• _ABOUT THIS EXERCISE_: Change "Breakfast" to "Brunch" in the stretch of the listing from the line containing "Complete Pa" through the line containing "complicated. Cart2Cart provides", and write out only those lines again with everything else left as it is.
--- START ---
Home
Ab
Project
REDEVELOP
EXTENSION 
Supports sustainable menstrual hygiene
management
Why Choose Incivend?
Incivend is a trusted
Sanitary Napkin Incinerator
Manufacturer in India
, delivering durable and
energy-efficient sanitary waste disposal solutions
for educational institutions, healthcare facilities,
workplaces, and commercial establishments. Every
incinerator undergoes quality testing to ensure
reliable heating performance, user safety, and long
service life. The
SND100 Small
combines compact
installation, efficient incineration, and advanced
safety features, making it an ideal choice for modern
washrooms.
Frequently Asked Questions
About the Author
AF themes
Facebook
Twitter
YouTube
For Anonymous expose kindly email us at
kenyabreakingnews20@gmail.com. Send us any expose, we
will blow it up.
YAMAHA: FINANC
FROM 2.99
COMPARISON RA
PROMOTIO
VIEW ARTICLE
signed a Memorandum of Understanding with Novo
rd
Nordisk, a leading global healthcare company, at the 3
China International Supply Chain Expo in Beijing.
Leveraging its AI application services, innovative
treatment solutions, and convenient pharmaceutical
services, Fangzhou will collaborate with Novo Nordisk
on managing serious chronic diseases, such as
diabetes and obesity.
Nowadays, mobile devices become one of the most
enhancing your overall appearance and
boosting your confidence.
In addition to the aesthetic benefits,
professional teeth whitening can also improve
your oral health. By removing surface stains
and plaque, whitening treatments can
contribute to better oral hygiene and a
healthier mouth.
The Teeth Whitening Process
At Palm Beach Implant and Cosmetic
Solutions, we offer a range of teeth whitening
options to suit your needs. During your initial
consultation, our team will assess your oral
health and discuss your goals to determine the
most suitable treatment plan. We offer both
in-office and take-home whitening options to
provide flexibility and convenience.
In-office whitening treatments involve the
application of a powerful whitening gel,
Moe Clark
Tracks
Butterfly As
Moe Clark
--- END ---
--- START ---
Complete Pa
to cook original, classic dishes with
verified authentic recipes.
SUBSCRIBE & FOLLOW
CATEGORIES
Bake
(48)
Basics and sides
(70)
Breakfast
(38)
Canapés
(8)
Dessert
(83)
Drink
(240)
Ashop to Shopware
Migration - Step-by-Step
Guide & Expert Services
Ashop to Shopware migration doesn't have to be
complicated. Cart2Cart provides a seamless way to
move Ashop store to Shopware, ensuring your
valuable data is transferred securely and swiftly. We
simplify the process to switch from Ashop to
--- END ---
• _SOLVED EXERCISE_:
Complete Pa
to cook original, classic dishes with
verified authentic recipes.
SUBSCRIBE & FOLLOW
CATEGORIES
Bake
(48)
Basics and sides
(70)
Brunch
(38)
Canapés
(8)
Dessert
(83)
Drink
(240)
Ashop to Shopware
Migration - Step-by-Step
Guide & Expert Services
Ashop to Shopware migration doesn't have to be
complicated. Cart2Cart provides a seamless way to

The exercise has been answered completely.